Purvanov re-elected leader of minority socialist ABC, two months after resignation
Georgi Purvanov, who resigned as leader of Bulgaria’s minority socialist breakaway party ABC on February 26 after a number of his MPs broke ranks by voting in favour of large-scale foreign borrowing, was re-elected leader at a party conference, ABC said on April 26 2015.
As had been expected, the vote was overwhelmingly in favour of Purvanov staying on as leader. According to ABC, he got 94 per cent of the vote, defeating the other two candidates, the head of the party’s municipal organisation in Rousse Steliyan Stefanov, and Pazardjik regional governor Trendafil Velichkov.
More than 27 000 people voted in the leadership election, according to ABC.
Purvanov expressed thanks for the outcome of the vote, saying that it had exceeded his expectations.
“What pleased me was there were 27 000 participants in a vote, about which there was not one video, poster or leaflet and hardly a line in the media. Remember that we are a party of plus-minus one year,” said Purvanov, who formed ABC as a “civic movement” towards the close of his second term of office as Bulgaria’s president, in 2011.
Purvanov said that the party, which participates in the coalition government formed in November 2014 as a minority partner with one of four deputy prime minister posts, would remain in government.
The coalition government in Bulgaria since the closing weeks of 2014 is formed mainly of a cabinet in which Prime Minister Boiko Borissov’s centre-right GERB, which got the most votes in early elections, has the most seats, with centre-right coalition the Reformist Bloc as a minority partner. Apart from ABC, nationalist coalition the Patriotic Front supports the government in the National Assembly, without having seats in the cabinet.
While saying that ABC would continue its participation in the government, Purvanov – speaking on April 26 – levelled criticisms, including at the performances of the ministers of defence and of foreign affairs.
A major issue for ABC is its approach to Bulgaria’s mayoral and municipal elections coming in autumn 2015. The main dimension of this issue is co-operation with the Bulgarian Socialist Party, from which ABC is a breakaway.
Purvanov, who in the communist era was a historian and who has been formally identified as having worked for communist-era secret service State Security as “agent Gotse” , was the leader of the BSP from December 1996 until December 2001, when he had to relinquish the post after being elected as the country’s head of state.
After two terms as president, he sought to get the BSP leadership back from his former protege, Sergei Stanishev, but failed.
Meanwhile, the BSP’s fortunes have been ever-diminishing. The year 2014 saw it thrashed in European Parliament elections, against a background of its role in a ruling axis that was the subject of widely-supported public protests.

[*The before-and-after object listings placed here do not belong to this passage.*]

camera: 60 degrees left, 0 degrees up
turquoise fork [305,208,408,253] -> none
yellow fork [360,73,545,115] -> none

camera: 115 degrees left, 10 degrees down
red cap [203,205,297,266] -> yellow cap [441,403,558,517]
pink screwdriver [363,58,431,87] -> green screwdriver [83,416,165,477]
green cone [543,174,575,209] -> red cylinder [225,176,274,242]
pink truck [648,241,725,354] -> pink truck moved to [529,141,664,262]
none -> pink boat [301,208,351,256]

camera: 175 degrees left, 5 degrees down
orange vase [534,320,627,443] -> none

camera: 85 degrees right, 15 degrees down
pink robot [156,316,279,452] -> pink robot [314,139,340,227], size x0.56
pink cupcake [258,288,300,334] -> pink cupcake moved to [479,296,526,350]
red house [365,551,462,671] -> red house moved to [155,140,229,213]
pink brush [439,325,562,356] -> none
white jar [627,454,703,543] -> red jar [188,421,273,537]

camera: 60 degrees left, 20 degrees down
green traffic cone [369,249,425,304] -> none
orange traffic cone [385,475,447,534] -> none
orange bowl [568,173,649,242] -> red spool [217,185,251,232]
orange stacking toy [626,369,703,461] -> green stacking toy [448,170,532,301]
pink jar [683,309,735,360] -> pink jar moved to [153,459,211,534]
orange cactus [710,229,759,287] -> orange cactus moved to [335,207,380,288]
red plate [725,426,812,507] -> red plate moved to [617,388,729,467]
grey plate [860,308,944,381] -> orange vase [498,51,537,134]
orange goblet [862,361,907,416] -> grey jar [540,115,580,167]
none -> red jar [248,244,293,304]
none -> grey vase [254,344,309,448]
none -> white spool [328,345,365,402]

Stanishev, who had been the BSP leader to have in office the longest, stepped down, and the leadership post went to former Speaker of Parliament and former interior minister Mihail Mikov.
In Bulgaria’s October 2014 early parliamentary elections, the BSP ran a poor second. Since then, the more reliable public opinion polls see its fortunes continuing to slide, and Mikov as having no chance of reviving its electoral prospects.
In the same elections, Purvanov, while not a candidate MP, led his party to winning 4.15 per cent of the vote. This got ABC 11 MPs in the 240-seat National Assembly, making it one of the two smallest parties.
Speaking on April 25, Purvanov said that in most cases, ABC would go into the autumn municipal elections with its own candidates, but at the same time said that he supported interaction with other leftist parties and expressed optimism about a future leftist unification.
On April 25, the Bulgarian Socialist Party’s national council met, mainly to discuss the municipal elections. Media reports quoted BSP MP Atanas Merdzhanov as saying that partnership in these elections with ABC would be possible where left-wing policies were shared, and the policies of candidate mayors and municipal councillors “conforms with left-wing standards”.